"Let me ask if what I saw was hypnotism?" repeated Henley. "I ask
this, first, because I know it is impossible to see through a brick
wall, even if there should be such a room in the house; and,
secondly, because I cannot believe that I was dreaming, consequently
the thing could not have been real."
"Hypnotism is a good enough word," answered Ah Ben; "but that which
men generally understand by the real, and that which they consider
the unreal, are not so far apart as they suppose. You say the room
was not real, and yet you saw it; had you wished, you might have
touched it, which is certainly all the evidence you have of the
existence of the room in which we are now sitting. Hypnotism is not a
cause of hallucination, as is commonly supposed, but of fact. Its
effects are not illusory, but real. Perhaps it would be more correct
to say that they are as real as anything else, and that all the
phenomena of nature are mere illusions of the senses, which they
undoubtedly are. But whichever side we take, all appearances are the
result of the same general cause--that of mental vibration. Matter
has no real existence."
Paul was meditating on what he had seen and what he was now hearing.
Ah Ben's words were endowed with an added force by the vision of the
mysterious room.
"When you tell me that there is practically no difference between the
real and the unreal, and that matter has no real existence, I must
confess to some perplexity," observed Henley.

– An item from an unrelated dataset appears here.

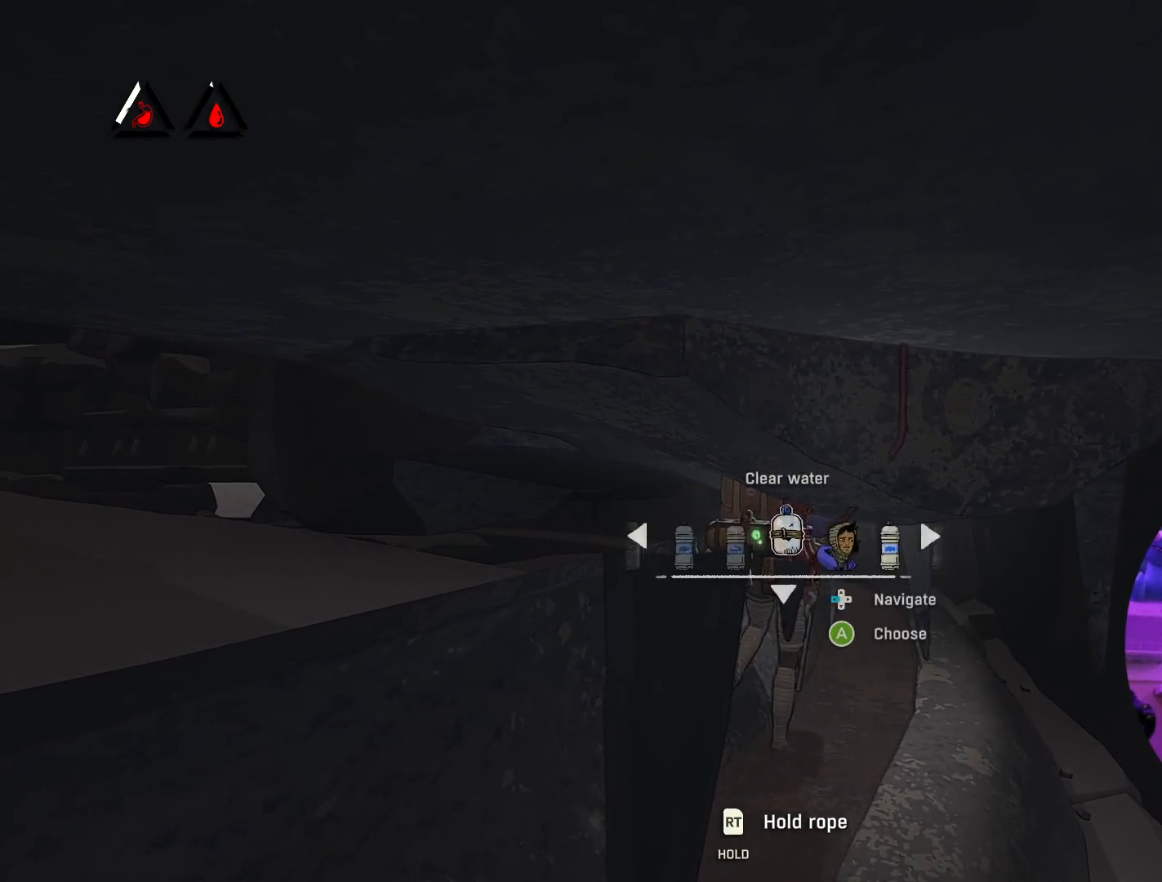
{"buttons": [], "left_stick": "center", "right_stick": "center", "events": []}
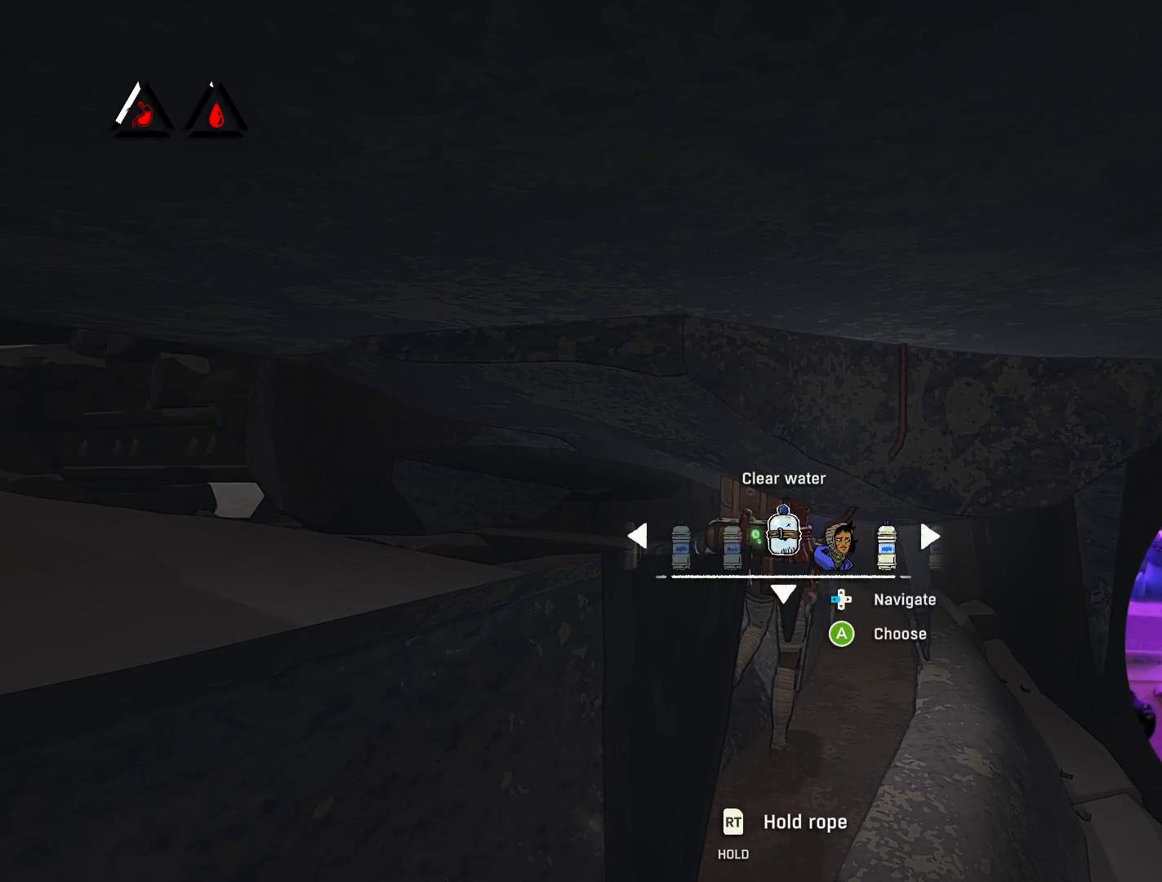
{"buttons": [], "left_stick": "center", "right_stick": "center", "events": [[233, "A", "down"], [367, "A", "up"]]}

Ah Ben looked up and smoothed the furrows in his withered cheek
thoughtfully for a minute before he answered: "Unfortunately, Mr. Henley, language is not absolute or final in its
power to convey thought, and the best we can do is to use it as
carefully as possible to express ourselves, which we can only hope to
do approximately. Therefore when I say that a thing is hot or cold,
or hard or soft, I only mean that it is so by comparison with certain
other things; and when I say that matter has no existence, I mean
that it has no independent existence--no existence outside of the
mind that brought it into being. I mean that it was formed by mind,
formed out of mind, and that it continues to exist in mind as a part
of mind. I mean that it is an appearance objective to our point of
consciousness on the material plane; but inasmuch as it was formed by
thought, it can be reformed by thought, which could never be if it
existed independently of thought. It is real in the sense of apparent
objectivity, and not real in the sense of independent objectivity,
and yet it affects us in precisely the same manner as if it were
independent of thought. What, then, is the difference between matter
as viewed from the Idealist's or the Materialist's point of view? At
first there is apparently none, but a deeper insight will show us
that the difference is vast and radical, for in the one case the tree
or the chair that I am looking at, owing its very existence to mind,
is governed by mind, which could never be did they exist as separate
and distinct entities. Therefore I say with perfect truth that matter
does not exist in the one sense, and yet that it does exist in the
other. I dream of a green field; a beautiful landscape, never before
beheld; I awake and it is gone. Where was that enchanting scene? I
can tell you: for it was in the mind, where everything else is. But
upon waking I have changed my mind, and the scene has vanished. Thus
it is with the Adept of the East, with the Yoghis, the Pundit, the
Rishis, and the common Fakir; through the power of hypnotism they
alter the condition of the subject's mind, and with it his world has
likewise undergone a change. You say this is not real, that it is
merely illusion; but in reply I would say that these illusions have
been subjected to the severest tests; their reality has been
certified to by every human sense, and when an illusion responds to
the sense of both sight and touch, when the sense of sight is
corroborated by that of touch, or by any other of the five senses,
what better evidence have we of the existence of those things we
are all agreed to call real? Yes, I know what you are about to say,
you object upon the ground that only a small minority are witnesses
of the marvels of Eastern magic; but you are wrong, for I have seen
hundreds of men in a public square all eye-witnesses to precisely the
same occult phenomena at once. Now if certain hundreds could be so
impressed, why not other hundreds? And with a still more powerful
hypnotizer, why could not a majority--nay, all of those in a certain
district, a certain State, a certain country, in the world--be made
to see and feel things which now, and to us, have no existence? In
that case, Mr. Henley, would it be the majority or the minority who
were deceived? All is mind, and the hypnotizer merely alters it."